*Task requirements*
**a)** Can you repeat part of the Tucker Center blog post word for word, starting at the words that contain "Today is International" and stopping after "of, physical activity."?
**b)** According to the Tucker Center blog post, why are physical activity opportunities scarce for East African adolescent girls in the United States? Answer in one to three sentences.

*Document excerpt*
※ ※ ※
Welcome to the Tucker Center for Research on Girls & Women in Sport blog. The Tucker Center–the first and only one of its kind in the world–is an interdisciplinary research center leading a pioneering effort to examine how sport and physical activity affect the lives of girls and women, their families, and communities.

Blog written by Kinesiology graduate student and doctoral candidate Chelsey Thul, M.A.

Today is International Women’s Day (IWD), which honors the economic, political and social achievements of women throughout the world. According to the IWD website, “organizations, government and women’s groups around the world choose different themes each year to reflect global and local gender issues.” In the Tucker Center, our theme is physical activity equality for all; we hope for a day where all girls and women—no matter what ethnicity, religion, sexual orientation, or class—will have equal access and opportunities to participate in, and reap the many benefits of, physical activity.

One way we have worked to achieve this theme is through our research and outreach promoting physical activity opportunities among East African adolescent girls—a prevalent and growing immigrant population in the United States that up until recently have not had voice in the physical activity literature or programming. As a result, physical activity opportunities for this specific population are scarce. In 2008 in a study titled, “Reducing Physical Inactivity and Promoting Healthy: Living: From the Voices of East African Girls”, Dr. Nicole M. LaVoi (my adviser and Associate Director of the Tucker Center) and I asked these girls about their beliefs, needs, desires, and barriers related to physical activity, as well as their suggestions for future culturally relevant physical activity programming.
※ ※ ※
*Collected data*

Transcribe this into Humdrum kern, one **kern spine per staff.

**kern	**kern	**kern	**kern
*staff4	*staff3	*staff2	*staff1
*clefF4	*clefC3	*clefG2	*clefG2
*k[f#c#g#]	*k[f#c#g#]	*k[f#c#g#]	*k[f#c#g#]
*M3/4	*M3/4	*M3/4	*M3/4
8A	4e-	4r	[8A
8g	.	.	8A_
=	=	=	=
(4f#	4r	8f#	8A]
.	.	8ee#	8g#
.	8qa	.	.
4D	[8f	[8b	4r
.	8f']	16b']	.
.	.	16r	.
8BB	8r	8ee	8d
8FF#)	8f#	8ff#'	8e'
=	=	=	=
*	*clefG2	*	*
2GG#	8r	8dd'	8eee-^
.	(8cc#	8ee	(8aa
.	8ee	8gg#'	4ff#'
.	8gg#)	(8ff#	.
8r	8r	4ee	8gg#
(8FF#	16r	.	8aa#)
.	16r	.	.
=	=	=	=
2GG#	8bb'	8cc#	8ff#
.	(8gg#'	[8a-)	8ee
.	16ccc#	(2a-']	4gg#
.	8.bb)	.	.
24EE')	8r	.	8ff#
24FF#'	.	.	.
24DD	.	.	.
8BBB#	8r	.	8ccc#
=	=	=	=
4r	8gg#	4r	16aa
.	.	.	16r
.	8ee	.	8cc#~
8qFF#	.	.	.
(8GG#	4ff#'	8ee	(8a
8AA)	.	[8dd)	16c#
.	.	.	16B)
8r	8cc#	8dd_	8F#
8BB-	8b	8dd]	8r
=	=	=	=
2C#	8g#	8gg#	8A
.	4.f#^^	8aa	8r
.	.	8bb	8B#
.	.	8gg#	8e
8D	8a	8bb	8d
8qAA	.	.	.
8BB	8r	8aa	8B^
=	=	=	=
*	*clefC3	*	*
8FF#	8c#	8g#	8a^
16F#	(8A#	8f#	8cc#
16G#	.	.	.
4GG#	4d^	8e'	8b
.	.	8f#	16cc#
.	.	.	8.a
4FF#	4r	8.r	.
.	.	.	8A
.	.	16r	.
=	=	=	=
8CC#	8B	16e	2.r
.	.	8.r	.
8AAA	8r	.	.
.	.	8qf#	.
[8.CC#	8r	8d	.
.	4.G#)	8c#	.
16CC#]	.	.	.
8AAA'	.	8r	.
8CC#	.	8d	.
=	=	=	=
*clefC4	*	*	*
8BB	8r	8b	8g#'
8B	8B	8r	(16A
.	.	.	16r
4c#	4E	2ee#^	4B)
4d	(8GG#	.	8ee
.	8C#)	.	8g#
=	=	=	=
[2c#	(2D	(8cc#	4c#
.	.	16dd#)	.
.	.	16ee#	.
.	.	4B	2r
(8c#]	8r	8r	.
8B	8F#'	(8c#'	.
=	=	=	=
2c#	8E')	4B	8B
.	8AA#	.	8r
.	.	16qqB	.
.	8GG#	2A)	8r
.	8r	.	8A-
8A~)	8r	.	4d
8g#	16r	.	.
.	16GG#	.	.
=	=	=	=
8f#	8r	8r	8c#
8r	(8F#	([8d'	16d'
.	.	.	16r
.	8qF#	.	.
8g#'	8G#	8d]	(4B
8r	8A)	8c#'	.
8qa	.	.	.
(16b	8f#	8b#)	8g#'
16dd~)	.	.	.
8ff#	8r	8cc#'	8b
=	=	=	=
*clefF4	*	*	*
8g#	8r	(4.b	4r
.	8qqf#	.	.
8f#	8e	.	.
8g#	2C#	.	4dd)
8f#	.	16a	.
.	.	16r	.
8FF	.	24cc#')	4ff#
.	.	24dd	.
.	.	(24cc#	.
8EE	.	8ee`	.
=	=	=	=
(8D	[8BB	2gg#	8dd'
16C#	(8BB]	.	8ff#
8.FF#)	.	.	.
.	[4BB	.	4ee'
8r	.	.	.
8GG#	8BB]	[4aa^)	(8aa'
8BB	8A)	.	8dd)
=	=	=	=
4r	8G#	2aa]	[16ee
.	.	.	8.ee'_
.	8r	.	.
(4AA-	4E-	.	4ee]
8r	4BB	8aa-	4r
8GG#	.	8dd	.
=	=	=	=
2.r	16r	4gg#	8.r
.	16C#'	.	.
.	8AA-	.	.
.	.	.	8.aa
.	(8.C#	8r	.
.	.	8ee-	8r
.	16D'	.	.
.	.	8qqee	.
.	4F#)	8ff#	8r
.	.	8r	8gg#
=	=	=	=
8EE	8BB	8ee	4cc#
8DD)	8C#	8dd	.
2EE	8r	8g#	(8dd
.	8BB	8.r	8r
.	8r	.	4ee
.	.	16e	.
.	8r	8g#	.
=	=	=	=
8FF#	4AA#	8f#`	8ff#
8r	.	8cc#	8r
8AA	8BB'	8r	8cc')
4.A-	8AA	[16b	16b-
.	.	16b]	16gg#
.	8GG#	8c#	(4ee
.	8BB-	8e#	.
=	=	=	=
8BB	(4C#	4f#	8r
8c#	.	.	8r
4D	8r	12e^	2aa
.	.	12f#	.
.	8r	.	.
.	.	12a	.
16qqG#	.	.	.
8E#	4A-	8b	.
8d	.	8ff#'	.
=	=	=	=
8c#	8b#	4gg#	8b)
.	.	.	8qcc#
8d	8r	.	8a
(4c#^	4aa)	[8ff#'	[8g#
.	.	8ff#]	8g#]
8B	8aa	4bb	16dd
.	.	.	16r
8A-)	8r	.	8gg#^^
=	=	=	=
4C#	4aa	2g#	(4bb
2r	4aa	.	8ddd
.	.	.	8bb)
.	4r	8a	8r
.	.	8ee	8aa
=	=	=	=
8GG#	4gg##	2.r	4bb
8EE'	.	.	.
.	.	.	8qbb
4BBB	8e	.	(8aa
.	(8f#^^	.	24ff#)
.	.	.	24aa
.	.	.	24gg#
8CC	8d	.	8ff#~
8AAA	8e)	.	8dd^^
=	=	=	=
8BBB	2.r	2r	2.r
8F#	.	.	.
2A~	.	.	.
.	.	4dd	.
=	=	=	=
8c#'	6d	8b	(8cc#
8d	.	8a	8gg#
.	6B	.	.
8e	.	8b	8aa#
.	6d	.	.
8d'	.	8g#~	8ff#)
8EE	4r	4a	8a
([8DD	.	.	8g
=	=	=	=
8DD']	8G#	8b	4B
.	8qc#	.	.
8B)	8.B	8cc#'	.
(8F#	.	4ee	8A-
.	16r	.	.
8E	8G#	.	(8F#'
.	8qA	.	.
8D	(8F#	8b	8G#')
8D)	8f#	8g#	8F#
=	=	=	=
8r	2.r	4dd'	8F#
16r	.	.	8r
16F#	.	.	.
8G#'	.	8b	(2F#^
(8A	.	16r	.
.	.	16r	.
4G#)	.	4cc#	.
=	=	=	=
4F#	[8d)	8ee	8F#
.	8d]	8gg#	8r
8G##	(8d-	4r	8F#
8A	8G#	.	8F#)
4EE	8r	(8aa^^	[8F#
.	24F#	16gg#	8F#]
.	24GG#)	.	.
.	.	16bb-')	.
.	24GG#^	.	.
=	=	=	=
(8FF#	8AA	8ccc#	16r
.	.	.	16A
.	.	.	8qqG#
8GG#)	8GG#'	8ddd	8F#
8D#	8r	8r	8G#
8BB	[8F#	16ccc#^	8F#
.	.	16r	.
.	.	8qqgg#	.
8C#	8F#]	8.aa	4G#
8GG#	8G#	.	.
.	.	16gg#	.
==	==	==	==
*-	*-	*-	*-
※ ※ ※
*Answers by task*
**a)**
Today is International Women’s Day (IWD), which honors the economic, political and social achievements of women throughout the world. According to the IWD website, “organizations, government and women’s groups around the world choose different themes each year to reflect global and local gender issues.” In the Tucker Center, our theme is physical activity equality for all; we hope for a day where all girls and women—no matter what ethnicity, religion, sexual orientation, or class—will have equal access and opportunities to participate in, and reap the many benefits of, physical activity.

**b)** Until recently, this prevalent and growing immigrant population had no voice in the physical activity literature or programming. As a result, physical activity opportunities for these girls are scarce.